-------- Entries shown

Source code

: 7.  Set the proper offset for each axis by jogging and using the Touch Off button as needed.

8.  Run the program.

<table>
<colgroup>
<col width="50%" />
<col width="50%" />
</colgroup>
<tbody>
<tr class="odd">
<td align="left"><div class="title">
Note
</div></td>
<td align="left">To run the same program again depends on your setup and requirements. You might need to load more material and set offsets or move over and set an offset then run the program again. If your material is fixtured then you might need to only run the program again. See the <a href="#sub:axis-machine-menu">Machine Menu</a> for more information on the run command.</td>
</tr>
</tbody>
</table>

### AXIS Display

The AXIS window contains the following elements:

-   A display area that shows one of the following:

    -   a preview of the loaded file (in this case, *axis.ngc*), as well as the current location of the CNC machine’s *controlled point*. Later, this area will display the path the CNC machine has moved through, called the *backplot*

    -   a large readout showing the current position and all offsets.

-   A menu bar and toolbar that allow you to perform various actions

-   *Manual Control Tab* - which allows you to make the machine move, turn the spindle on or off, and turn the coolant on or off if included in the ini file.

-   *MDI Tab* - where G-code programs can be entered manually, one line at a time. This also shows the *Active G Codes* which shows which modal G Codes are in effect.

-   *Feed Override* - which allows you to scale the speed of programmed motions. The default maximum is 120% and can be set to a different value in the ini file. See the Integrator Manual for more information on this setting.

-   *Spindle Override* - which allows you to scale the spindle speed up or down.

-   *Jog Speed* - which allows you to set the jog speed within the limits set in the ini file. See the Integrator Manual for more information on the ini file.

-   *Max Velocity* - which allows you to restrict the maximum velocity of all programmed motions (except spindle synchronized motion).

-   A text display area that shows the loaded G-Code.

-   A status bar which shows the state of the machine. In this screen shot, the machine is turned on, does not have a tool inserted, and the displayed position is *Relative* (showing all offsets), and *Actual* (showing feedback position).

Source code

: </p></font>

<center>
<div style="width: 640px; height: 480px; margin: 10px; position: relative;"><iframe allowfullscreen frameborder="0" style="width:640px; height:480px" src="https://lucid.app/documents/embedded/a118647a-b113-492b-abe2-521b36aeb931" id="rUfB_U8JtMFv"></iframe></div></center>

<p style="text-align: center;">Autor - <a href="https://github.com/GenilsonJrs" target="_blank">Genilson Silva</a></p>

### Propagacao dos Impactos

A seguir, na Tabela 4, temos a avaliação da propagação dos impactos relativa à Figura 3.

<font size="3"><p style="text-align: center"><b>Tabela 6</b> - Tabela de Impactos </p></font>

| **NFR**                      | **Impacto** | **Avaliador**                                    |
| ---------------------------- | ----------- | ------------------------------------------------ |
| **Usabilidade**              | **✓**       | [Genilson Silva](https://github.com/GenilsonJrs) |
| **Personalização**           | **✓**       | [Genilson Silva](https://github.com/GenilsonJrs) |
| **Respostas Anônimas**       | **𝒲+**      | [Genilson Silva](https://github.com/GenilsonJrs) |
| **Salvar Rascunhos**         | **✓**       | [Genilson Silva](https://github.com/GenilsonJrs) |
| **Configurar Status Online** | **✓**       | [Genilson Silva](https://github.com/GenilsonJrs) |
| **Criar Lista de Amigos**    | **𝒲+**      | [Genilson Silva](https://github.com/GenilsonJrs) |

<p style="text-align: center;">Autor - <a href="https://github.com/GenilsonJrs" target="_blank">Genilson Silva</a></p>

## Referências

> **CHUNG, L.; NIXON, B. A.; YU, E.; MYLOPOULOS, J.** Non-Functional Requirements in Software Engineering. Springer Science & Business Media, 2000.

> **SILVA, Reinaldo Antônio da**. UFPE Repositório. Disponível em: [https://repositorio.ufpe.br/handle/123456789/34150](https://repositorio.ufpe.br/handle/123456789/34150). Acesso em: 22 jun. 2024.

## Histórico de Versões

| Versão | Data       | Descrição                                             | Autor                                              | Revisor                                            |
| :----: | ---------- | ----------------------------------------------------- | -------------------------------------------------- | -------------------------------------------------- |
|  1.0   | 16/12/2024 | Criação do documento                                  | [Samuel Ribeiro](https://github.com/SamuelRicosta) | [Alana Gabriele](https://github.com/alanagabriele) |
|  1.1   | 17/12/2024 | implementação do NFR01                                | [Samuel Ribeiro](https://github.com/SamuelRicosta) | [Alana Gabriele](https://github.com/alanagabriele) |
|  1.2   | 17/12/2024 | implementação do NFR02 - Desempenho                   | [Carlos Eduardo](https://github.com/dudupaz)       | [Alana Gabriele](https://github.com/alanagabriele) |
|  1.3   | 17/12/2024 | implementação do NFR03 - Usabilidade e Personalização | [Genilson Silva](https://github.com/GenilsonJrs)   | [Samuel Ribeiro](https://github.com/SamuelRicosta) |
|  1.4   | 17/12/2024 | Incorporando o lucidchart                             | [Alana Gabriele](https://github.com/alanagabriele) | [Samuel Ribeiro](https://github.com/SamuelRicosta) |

----------------

What this task involves:
Counting only lines that contain the word "more", how many are there in the records above? Give the number alone.

Exercise response:
3